**PROBLEM TO SOLVE**
Copy each line below in which the word "were" occurs.

(Records excerpted from a collection)
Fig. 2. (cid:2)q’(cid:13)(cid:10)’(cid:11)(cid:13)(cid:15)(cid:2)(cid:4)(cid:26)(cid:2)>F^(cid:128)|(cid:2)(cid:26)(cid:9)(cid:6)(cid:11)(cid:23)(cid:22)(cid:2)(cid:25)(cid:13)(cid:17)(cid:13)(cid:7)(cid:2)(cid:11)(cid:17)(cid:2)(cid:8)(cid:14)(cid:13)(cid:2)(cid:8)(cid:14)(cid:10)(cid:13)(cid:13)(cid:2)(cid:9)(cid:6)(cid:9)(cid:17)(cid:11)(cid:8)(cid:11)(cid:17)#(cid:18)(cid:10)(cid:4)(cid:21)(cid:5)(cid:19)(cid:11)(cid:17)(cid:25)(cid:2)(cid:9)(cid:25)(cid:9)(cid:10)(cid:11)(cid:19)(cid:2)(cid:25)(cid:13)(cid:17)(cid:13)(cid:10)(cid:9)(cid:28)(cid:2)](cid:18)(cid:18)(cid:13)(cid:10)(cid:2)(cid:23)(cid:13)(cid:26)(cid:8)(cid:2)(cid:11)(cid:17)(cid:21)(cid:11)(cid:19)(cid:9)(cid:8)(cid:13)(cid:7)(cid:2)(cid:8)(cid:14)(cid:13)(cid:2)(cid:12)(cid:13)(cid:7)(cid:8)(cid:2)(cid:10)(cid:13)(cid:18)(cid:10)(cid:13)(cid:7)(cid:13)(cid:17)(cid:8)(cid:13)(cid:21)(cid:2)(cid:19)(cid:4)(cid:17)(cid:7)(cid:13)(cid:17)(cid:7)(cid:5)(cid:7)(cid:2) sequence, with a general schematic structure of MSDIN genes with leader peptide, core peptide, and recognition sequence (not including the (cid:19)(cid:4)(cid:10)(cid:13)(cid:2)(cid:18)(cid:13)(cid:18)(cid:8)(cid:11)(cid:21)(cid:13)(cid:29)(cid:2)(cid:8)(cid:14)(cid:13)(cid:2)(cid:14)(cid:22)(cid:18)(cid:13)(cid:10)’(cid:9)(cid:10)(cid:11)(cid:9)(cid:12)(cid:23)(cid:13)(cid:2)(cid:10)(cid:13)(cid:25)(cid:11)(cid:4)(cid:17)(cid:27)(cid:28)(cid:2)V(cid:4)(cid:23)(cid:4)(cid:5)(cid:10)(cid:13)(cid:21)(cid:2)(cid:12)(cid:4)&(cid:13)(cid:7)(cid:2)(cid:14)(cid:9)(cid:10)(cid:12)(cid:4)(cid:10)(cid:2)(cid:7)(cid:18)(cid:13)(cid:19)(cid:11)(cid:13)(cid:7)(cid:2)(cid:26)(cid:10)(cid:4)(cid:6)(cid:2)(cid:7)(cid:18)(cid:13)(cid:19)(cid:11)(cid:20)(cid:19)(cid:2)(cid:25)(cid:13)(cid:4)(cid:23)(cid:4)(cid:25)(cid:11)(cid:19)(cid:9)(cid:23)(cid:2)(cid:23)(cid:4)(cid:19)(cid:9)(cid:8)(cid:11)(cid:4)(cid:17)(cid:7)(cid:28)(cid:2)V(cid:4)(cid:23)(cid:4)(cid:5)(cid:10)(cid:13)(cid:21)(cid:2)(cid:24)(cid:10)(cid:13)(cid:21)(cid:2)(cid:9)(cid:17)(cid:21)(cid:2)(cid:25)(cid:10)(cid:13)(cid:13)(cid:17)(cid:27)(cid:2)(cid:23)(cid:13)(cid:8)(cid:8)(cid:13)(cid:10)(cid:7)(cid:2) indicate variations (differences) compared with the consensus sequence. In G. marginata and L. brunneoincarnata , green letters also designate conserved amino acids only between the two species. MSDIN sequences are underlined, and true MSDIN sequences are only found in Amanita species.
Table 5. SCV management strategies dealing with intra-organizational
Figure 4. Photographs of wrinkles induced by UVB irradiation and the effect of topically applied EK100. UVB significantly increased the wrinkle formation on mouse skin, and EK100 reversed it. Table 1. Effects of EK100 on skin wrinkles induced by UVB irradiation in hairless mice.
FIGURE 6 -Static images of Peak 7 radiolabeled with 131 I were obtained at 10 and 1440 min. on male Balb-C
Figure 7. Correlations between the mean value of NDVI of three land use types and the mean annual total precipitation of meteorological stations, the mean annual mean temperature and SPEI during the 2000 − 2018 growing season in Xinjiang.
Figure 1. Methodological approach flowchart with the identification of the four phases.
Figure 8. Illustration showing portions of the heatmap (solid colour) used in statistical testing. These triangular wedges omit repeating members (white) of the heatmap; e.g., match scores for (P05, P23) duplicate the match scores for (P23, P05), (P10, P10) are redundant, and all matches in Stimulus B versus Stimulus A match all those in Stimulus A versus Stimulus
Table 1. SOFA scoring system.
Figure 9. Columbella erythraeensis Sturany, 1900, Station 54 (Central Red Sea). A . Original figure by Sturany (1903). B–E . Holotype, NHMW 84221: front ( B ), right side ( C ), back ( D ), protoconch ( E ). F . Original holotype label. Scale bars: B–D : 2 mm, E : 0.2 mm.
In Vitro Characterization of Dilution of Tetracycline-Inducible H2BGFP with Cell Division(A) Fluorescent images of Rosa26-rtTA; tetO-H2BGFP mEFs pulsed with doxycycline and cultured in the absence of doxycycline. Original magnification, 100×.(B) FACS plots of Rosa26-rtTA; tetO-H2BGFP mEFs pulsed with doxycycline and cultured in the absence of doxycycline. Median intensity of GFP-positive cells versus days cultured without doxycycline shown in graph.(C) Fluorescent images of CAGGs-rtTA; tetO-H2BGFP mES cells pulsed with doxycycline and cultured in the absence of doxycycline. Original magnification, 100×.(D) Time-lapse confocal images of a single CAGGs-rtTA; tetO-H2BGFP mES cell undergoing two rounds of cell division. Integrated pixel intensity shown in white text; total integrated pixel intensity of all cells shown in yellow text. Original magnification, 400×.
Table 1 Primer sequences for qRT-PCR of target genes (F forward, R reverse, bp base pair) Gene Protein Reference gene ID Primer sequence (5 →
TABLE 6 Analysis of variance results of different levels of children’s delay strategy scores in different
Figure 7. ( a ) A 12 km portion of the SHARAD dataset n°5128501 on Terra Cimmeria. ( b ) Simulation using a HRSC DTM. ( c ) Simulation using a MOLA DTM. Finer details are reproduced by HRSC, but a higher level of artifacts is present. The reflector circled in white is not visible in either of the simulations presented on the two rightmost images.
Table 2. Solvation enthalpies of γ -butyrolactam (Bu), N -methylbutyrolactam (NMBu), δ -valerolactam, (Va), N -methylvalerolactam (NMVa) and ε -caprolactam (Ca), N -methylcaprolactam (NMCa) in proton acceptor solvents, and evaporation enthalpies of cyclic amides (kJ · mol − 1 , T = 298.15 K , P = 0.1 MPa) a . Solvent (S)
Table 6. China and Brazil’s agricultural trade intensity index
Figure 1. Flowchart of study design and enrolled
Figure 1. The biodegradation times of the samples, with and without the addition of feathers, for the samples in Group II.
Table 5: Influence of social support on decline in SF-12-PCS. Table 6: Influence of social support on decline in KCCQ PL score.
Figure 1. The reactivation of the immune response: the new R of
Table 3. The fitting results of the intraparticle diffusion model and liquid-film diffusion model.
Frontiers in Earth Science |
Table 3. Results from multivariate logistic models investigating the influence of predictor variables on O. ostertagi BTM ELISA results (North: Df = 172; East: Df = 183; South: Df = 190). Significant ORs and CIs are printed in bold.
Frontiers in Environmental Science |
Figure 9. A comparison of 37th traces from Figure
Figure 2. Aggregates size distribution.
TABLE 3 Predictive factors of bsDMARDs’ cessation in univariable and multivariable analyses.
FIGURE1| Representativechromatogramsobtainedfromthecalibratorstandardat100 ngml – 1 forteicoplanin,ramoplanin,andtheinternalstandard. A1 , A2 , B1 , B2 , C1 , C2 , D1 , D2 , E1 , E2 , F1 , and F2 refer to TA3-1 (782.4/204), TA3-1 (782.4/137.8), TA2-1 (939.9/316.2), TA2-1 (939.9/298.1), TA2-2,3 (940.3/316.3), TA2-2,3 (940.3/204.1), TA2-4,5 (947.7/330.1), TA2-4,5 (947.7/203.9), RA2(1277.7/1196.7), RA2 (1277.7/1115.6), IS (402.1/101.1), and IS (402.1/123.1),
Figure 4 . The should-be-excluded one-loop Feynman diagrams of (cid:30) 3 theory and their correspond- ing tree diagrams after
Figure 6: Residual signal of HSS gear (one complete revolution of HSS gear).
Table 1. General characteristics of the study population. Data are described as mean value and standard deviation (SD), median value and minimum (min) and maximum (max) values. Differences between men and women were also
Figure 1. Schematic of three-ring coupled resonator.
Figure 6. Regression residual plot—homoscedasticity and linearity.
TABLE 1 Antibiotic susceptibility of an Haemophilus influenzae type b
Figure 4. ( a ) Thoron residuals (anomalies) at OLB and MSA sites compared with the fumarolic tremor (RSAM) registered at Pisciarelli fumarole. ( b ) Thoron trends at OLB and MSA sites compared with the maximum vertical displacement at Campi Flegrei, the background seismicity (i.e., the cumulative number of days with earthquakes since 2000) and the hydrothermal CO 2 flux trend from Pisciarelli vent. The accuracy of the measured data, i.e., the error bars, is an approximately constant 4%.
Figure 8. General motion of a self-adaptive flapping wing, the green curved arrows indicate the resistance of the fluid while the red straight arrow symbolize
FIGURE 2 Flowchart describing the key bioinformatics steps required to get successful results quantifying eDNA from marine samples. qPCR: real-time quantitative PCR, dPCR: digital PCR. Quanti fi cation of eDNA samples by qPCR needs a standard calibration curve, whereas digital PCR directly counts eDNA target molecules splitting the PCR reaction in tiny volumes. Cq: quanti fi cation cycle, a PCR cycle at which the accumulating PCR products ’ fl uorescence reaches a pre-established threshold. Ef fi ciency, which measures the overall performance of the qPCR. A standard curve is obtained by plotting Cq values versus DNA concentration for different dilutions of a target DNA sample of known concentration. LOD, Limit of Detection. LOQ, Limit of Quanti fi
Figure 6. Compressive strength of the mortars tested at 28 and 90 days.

**ANSWER BOX**
FIGURE 6 -Static images of Peak 7 radiolabeled with 131 I were obtained at 10 and 1440 min. on male Balb-C
Table 1. General characteristics of the study population. Data are described as mean value and standard deviation (SD), median value and minimum (min) and maximum (max) values. Differences between men and women were also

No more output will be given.